К отчаянной тоске по ней примешивалась тревога, но мы запрещали себе даже думать о самом худшем. Не знаю, как у других, а у меня получалось плохо. Хьюго совсем спал с лица, да и Поттеры приуныли.

Я коротал вечера в Восточной башне с гитарой и Розой. Частенько приходил Хью, и тогда мы молчали втроем: Роза зубрила зелья или нумерологию, Хью рисовал, а я разыгрывал бесконечные монотонные гаммы.

Мы снова окунулись в тягостное ожидание, которое, казалось, накрыло весь замок.
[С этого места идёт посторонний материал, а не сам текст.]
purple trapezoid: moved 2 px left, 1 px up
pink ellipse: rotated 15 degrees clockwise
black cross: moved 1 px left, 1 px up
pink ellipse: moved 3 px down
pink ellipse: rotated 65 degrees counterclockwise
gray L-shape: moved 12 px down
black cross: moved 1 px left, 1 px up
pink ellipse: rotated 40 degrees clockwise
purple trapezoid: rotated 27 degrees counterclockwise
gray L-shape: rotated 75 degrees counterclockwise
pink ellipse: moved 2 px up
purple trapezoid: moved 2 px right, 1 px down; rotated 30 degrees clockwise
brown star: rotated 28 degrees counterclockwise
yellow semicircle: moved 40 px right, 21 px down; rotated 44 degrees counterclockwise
Но в один из вечеров Хьюго вдруг отложил планшет, сунул руку в карман мантии и еле слышно уронил:

– Санни приехала…

Она и правда приехала. Стояла посреди восторженно гомонящей толпы, а ее улыбка сияла ярче тысячи Люмосов. И это было все, что от нее осталось.
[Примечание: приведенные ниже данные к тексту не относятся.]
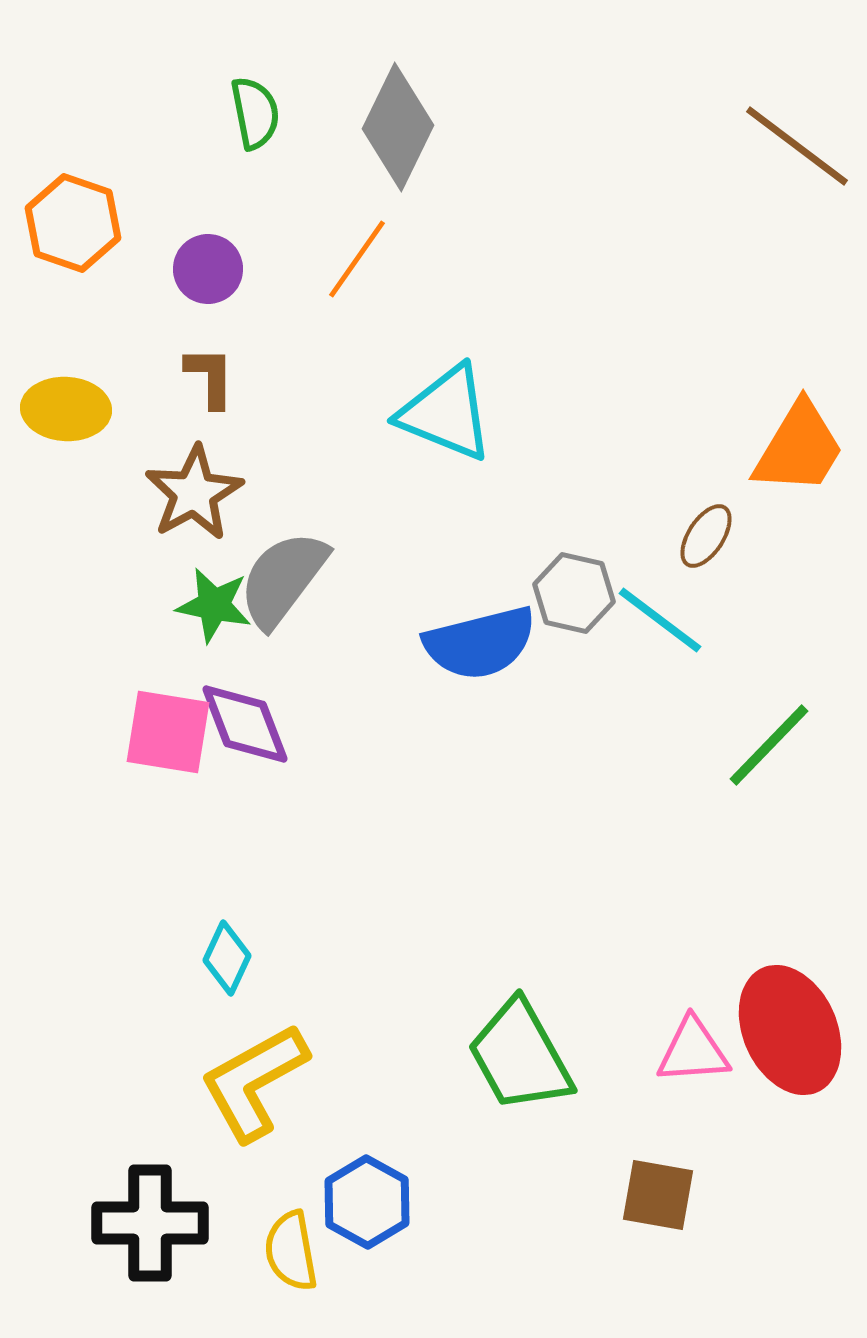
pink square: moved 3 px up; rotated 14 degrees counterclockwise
Я наблюдал за охватившей всех безудержной радостью и не мог понять: неужели никто не замечает, как похудела, как осунулась Санни? Какой болезненно-угловатой стала и без того нелепая фигурка? Какие тени легли на щеках и вокруг ввалившихся глаз? Как отчаянно трепещет синяя жилка на тоненькой, как у воробышка, шейке, обозначая ритм ее умирающего сердца?

– Скорпи… – И даже ее приветственное объятие показалось мне усталым и слабым…

Я перехватил стонущий взгляд Хьюго и понял – он тоже это увидел. Значит, мне не показалось.

Но в тот вечер в Барсучьей гостиной снова было шумно и весело, снова были песни под гитару и бесконечное пиво, снова Толстый монах возмущался, что студенты «нарушают беспорядки», и я почти убедил себя: все нормально, просто Санни утомилась в дороге или не выспалась… Тогда мы с Санни в первый раз спели дуэтом под две гитары, и она радовалась, как маленький ребенок радуется первой волшебной палочке.

А когда пьянка-гулянка достигла апогея, – то есть часам к двум ночи – Санни вдруг подскочила и заорала:

– Блин, я ж забыла совсем! Мне такой танец показали! Всей толпой плясать можно! Так, становитесь в ряд, руки на плечи… да не себе, а друг другу…

И мы до утра, загибаясь от хохота, учились танцевать хасапико…

На следующий день во всех коридорах Хогвартса можно было наблюдать группки учеников: взявшись за руки, они сосредоточенно шагали и подпрыгивали в ритме старинного греческого танца. Хасапико стал общешкольным увлечением. Его разучивали даже в Слизеринской гостиной.

С приездом Санни мы как с цепи сорвались – сказалось проведенное по отдельности лето и месяц тоскливого страха за жизнь главной школьной заводилы. Подлили в корм миссис Норрис валерьянки. Как этот корм попал к директрисе, можно было только догадываться, но МакГонагалл несколько часов лунатиком бродила по школьным коридорам и глупо хихикала. Мы всем кагалом неделю чистили совятню, пока я неосторожно брошенным окурком чуть ее не спалил.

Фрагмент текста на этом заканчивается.